A Tool for Writers: Write the Back Cover Copy for your Book-In-Progress

When you pick a book off the shelf, you’ll probably notice the writing on the back of the book that is meant to draw you to it. That is known as back cover copy. Erudite readers examine the enticing words of the back cover copy before deciding whether the book fits their interests or not.

To a writer, paying attention to the nature of a back cover copy may benefit his or her own writing. Someday when I am finished with my novel, I will be pitching my book to an editor with the dreams of a contract and seeing my book in print. One strategy to get prepared for that moment is to imagine the back cover copy for the novel I am working on. This helps me maintain focus and be able to pitch the key selling points to the editor when the time comes. Of course, I may want to explain more about the plot. It helps me understand what are the main selling points and what makes my novel distinctive. That makes the pitching process easier when the time comes.
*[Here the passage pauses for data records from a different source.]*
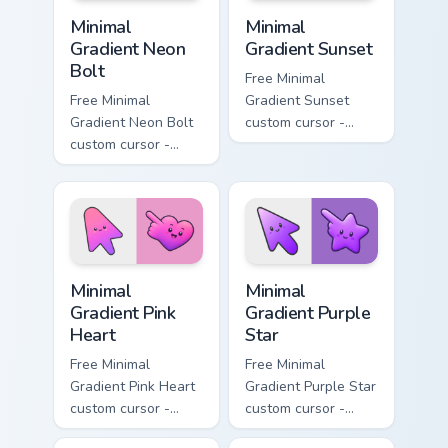
Minimal Gradient Neon Bolt custom cursor pack prev
Minimal Gradient Sunset cus
Minimal
Minimal
Gradient Neon
Gradient Sunset
Bolt
Free Minimal
Free Minimal
Gradient Sunset
Gradient Neon Bolt
custom cursor -
custom cursor -
minimal orange-to-
minimal blue-to-
pink tip with
violet neon tip with
matching sun
matching bolt
symbol hand.
symbol hand.
Minimal Gradient Pink Heart custom cursor pack pre
Minimal Gradient Purple Sta
Minimal
Minimal
Gradient Pink
Gradient Purple
Heart
Star
Free Minimal
Free Minimal
Gradient Pink Heart
Gradient Purple Star
custom cursor -
custom cursor -
minimal pink-to-
minimal purple-to-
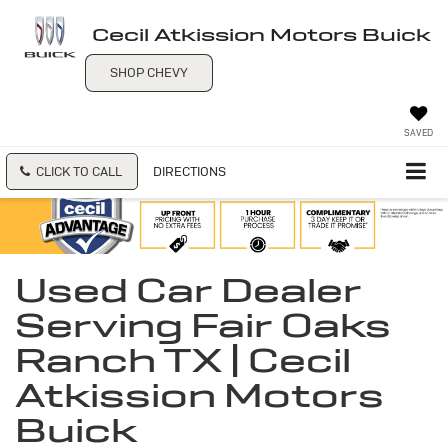
Cecil Atkission Motors Buick
SHOP CHEVY
SAVED
CLICK TO CALL
DIRECTIONS
Used Car Dealer
Serving Fair Oaks
Ranch TX | Cecil
Atkission Motors
Buick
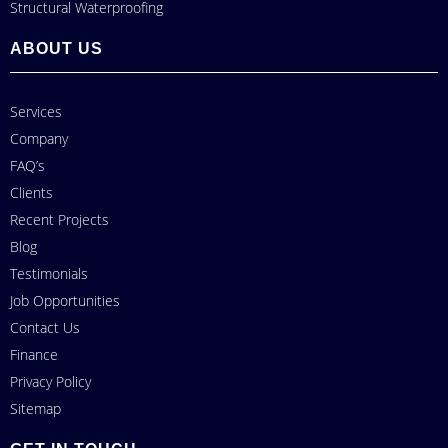
Structural Waterproofing
ABOUT US
Services
Company
FAQ’s
Clients
Recent Projects
Blog
Testimonials
Job Opportunities
Contact Us
Finance
Privacy Policy
Sitemap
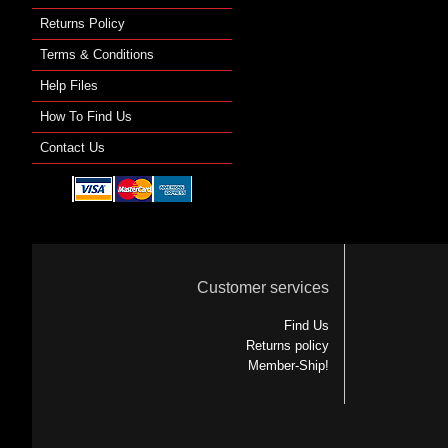
Returns Policy
Terms & Conditions
Help Files
How To Find Us
Contact Us
Customer services
Find Us
Returns policy
Member-Ship!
Secondly, writing a back cover copy ahead of time helps me keep my novel focused and is a tool for myself. Writing a novel is truly a test of endurance and it is important to keep the focus when writing and editing subsequent drafts. It served as reminder of the mood, writing style, main conflict, and theme.
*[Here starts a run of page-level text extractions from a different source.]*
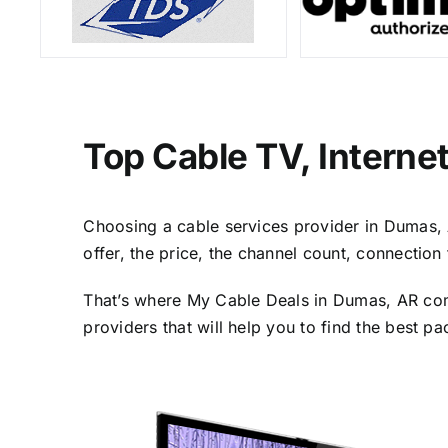
Top Cable TV, Interne
Choosing a cable services provider in Dumas, A
offer, the price, the channel count, connectio
That’s where My Cable Deals in Dumas, AR come
providers that will help you to find the best p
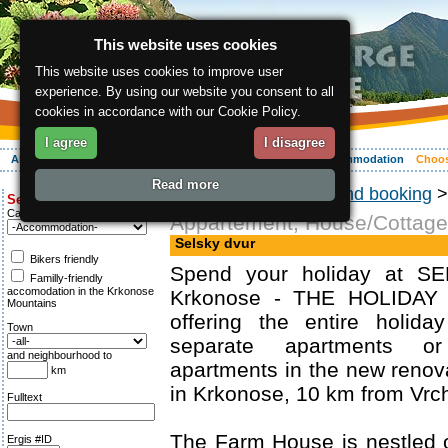
This website uses cookies
This website uses cookies to improve user
experience. By using our website you consent to all
cookies in accordance with our Cookie Policy.
I agree
I disagree
About the region
Activities
Relaxing
Your vacation
Accommodation
Choos
Read more
ergis.cz
>
Choosing and booking
Search for:
Category
Appartement, House/Cottage
Selsky dvur
Bikers friendly
Spend your holiday at S
Familly-friendly
accomodation in the Krkonose
Krkonose - THE HOLIDAY
Mountains
offering the entire holid
Town
separate apartments o
and neighbourhood to
apartments in the new reno
km
in Krkonose, 10 km from Vrch
Fulltext
The Farm House is nestled 
Ergis #ID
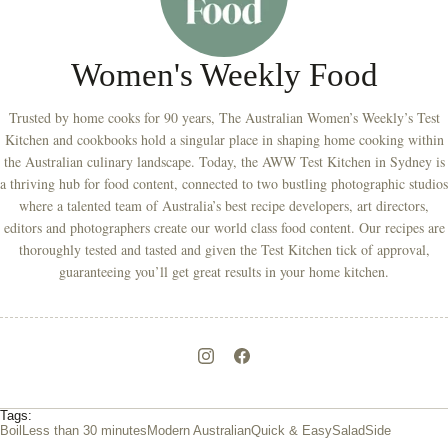
Women's Weekly Food
Trusted by home cooks for 90 years, The Australian Women’s Weekly’s Test
Kitchen and cookbooks hold a singular place in shaping home cooking within
the Australian culinary landscape. Today, the AWW Test Kitchen in Sydney is
a thriving hub for food content, connected to two bustling photographic studios
where a talented team of Australia’s best recipe developers, art directors,
editors and photographers create our world class food content. Our recipes are
thoroughly tested and tasted and given the Test Kitchen tick of approval,
guaranteeing you’ll get great results in your home kitchen.
Tags:
Boil
Less than 30 minutes
Modern Australian
Quick & Easy
Salad
Side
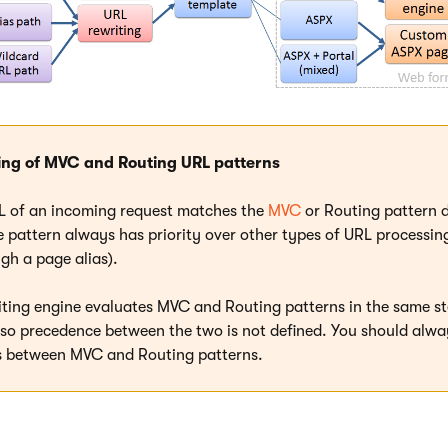
ing of MVC and Routing URL patterns
RL of an incoming request matches the
MVC
or Routing pattern d
 pattern always has priority over other types of URL processing (
gh a page alias).
iting engine evaluates MVC and Routing patterns in the same st
 so precedence between the two is not defined. You should alwa
ns between MVC and Routing patterns.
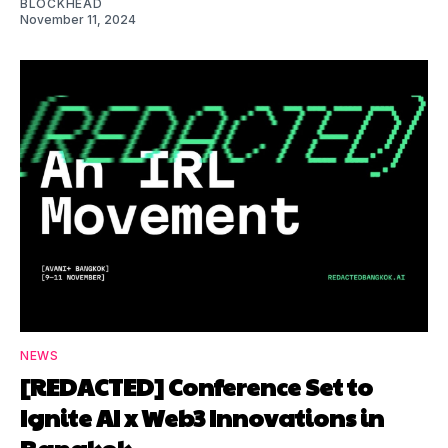
BLOCKHEAD
November 11, 2024
NEWS
[REDACTED] Conference Set to
Ignite AI x Web3 Innovations in
Bangkok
I’m still writing my first draft, and I’m somewhere in the beginning chapters. It is hard spending lots of time writing with a job. I manage to sneak time in to write during weekends and some evenings. I’m also thankful for my other writing friends who continually encourage me to write or write with me.

Today, when I was writing, I decided to take a break and write a back cover copy for my novel-in-progress. It is still untitled but in the right time and situation, I will find a suitable title. Here is my back cover copy:

Meet Nina Menon, the “scholarship girl” with straight As and known for her artistic talents, witty, outspoken nature and attractiveness. She is quite sophisticated and her family is well known among the local Indian-American community of Leichester and Seattle. Wherever this family travels, the light of prosperity follows. However, veiled underneath the appearances of family prestige, alcoholism and domestic violence ravages the family. The legacy left for Nina when she goes off to college is a troubled mind and an obsessive dark passion that could potentially destroy her.

Nina undergoes a redemptive journey of a series of life changing events that takes her from London, her family’s village in Kerala, Seattle, a small Western town in Arizona, and to Singapore before arriving “home.” Only through the many distinct situations, she encounters different people—friends, lovers, long lost family members—who bring a piece to the entire picture. Ultimately, it is up to Nina to take charge of her own life and find the freedom to break free from the demons of her past. 

I’m sure this needs work. As a writer, it is very typical to change the plot over and over again. I’m sure I may change a few things as I continue to write. I feel satisfied with this back cover copy. It allowed me to step back and take a look at my  novel as a “big picture” or globally.